Otro de los sitios inigualables se encuentra sobre la costa mediterránea israelí, donde se levanta Cesarea, un pequeño enclave declarado Parque Nacional, construido en honor al emperador romano César Augusto. El museo interactivo y las ruinas romanas, bizantinas y de las cruzadas, hacen de ese punto uno de los parajes más sensacionales de Israel.
Para los amantes de la naturaleza, siguiendo la ruta al norte, los manantiales y ríos, como el Banias, abren un nuevo paisaje: una hermosa muestra de la Alturas del Golán encajado a las faldas del Monte Hermón, que en el invierno se convierte en el destino predilecto para esquiar. A falta de trayecto directo desde Tel Aviv en bus, se puede optar por servicios privados que cuestan 200 shekels (poco más de 50 dólares) y que incluyen el viaje, la entrada y el equipo para esquiar.
Un lugar que también causará gran impresión son los jardines Bahai, los cuales rodean la mansión del profeta Bahá’u’lláh, fundador del bahaísmo y quien vivió allí los últimos años de su vida.
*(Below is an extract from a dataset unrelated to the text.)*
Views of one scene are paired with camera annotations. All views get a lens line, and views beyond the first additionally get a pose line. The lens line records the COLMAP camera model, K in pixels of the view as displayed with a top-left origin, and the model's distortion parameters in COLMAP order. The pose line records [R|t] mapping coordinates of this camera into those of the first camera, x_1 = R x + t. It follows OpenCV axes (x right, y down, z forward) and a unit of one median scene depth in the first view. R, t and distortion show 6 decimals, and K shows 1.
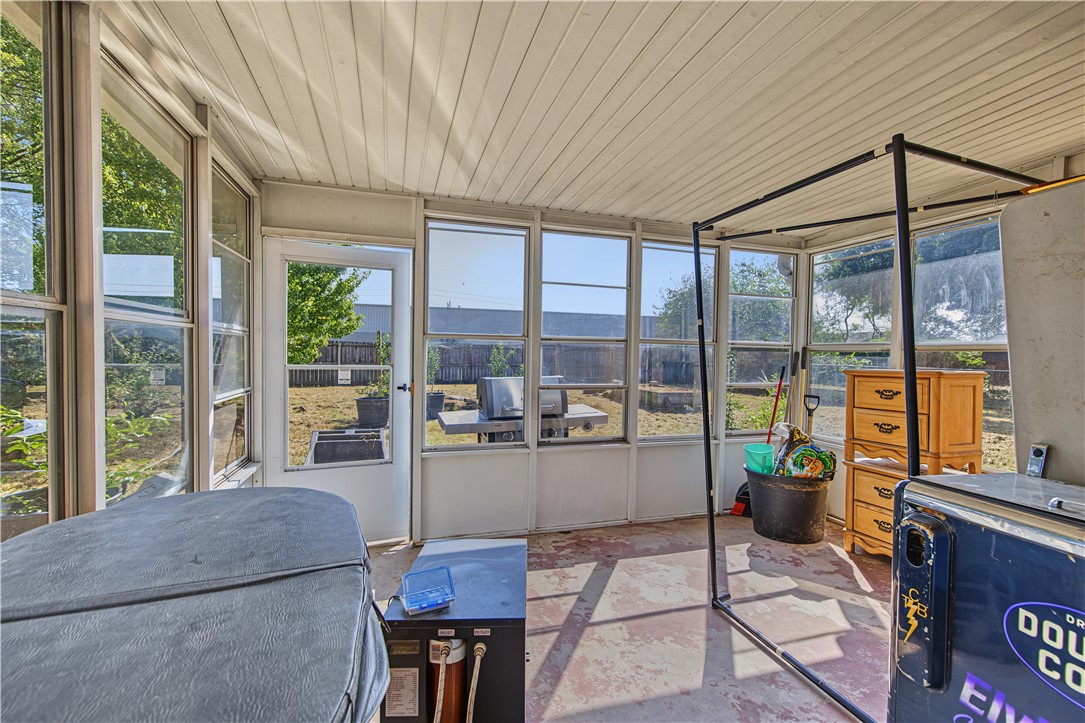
lens RADIAL K [[496.5, 0, 551.0], [0, 496.5, 368.6], [0, 0, 1]] dist [0.002189, 0.000053]
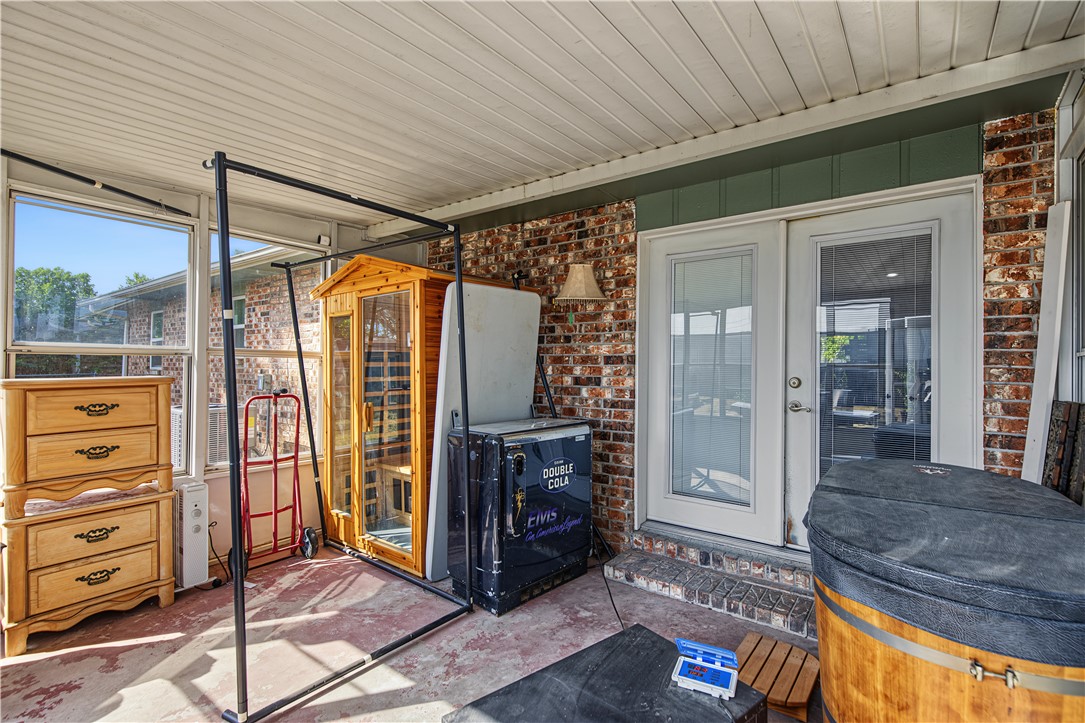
lens RADIAL K [[506.9, 0, 562.5], [0, 506.9, 361.1], [0, 0, 1]] dist [0.001538, -0.000163]
pose [[-0.594195, -0.010816, 0.804248, -0.553648], [0.006013, 0.999822, 0.017888, -0.047890], [-0.804298, 0.015465, -0.594024, 1.191870]]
Es un lugar único, lleno de colores y formas particulares, que despierta una sensación de paz y conexión con la naturaleza. Lo bueno, además de su impresionante belleza, es que la entrada es gratuita.
La rumba hay que vivirla en Tel Aviv o reservarla para las famosas fiestas trance en algún lugar entre los bosques. Se llega a ellas de boca en boca y duran hasta tres y cuatro días. Y si al final del viaje se queda sin plata, puede trabajar de mesero en Eilat, la ciudad más meridional del país, para costearse el paso a las playas del Sinaí, a Egipto o a Petra, en Jordania. Vale la pena hacer el esfuerzo.
Si todavía lo duda, piense qué puede ser más divertido que un paseo en camello, pasar la noche en una carpa beduina y ver el atardecer en la fortaleza de Masada o en el Desierto de Judea. Además, se sorprenderá con el trato de los israelíes: son dulces, respetuosos y les encantan los mochileros.